Susan Feniger: Forked! – Liz Bachman directs this documentary of dynamic chef Susan Feniger’s career from being the first female chef at the posh Le Perroquet in Chicago, creating one of the first TV cooking shows with Mary ?, cooking with Julia Child, touring the world for her favorite street foods, writing cook books and more. Once settled in LA, Bachman a former architect, documents Feniger’s 4 year journey of ups and downs to create a restaurant that failed. But that hasn’t stopped this dynamic duo. Watch our serious but also hilarious interview with these two fun women, one who loves food, and the other who doesn’t!
Don’t Tell Larry – World Premiere.
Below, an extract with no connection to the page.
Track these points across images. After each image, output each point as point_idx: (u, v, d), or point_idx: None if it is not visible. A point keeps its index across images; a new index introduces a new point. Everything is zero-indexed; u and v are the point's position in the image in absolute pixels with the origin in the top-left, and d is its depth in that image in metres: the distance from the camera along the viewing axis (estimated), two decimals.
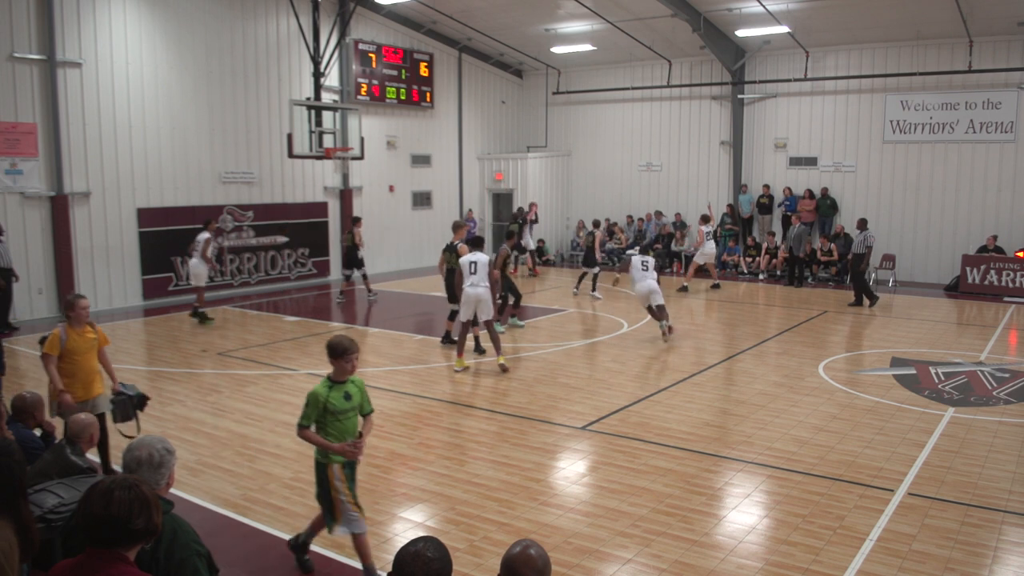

Greg Porper and John Schimke wrote and directed this workplace comedy dealing with who becomes CEO when something happens to the soon-to-be-retiring boss played by Ed Begley, Jr. Susan (Patty Guggenheim) believes she’s worked hard enough to deserve the job until Larry shows up. She and work buddy and Patrick (Kenneth Mosley) keep coming up with crazy schemes to derail Larry. Comedy including a couple of gasp worthy moments create this frantic scenario.
The Stars at Night – World Premiere. Writer/Director Betty Buckley has a mission. In this film, she explores the connection between astronomy, mythology and original storytelling. She has studied the stars and, specifically, the Milky Way as a professor. But she is trying to turn out the lights. Not of the stars, but those street level lights that keep us from seeing them as those did before they blocked out the beauty of the constellations and the stories previous civilizations created to explain creation, life, and more. Watch for our interview with Betty who enlightens us about how important it is to be able to see the stars and learn from them.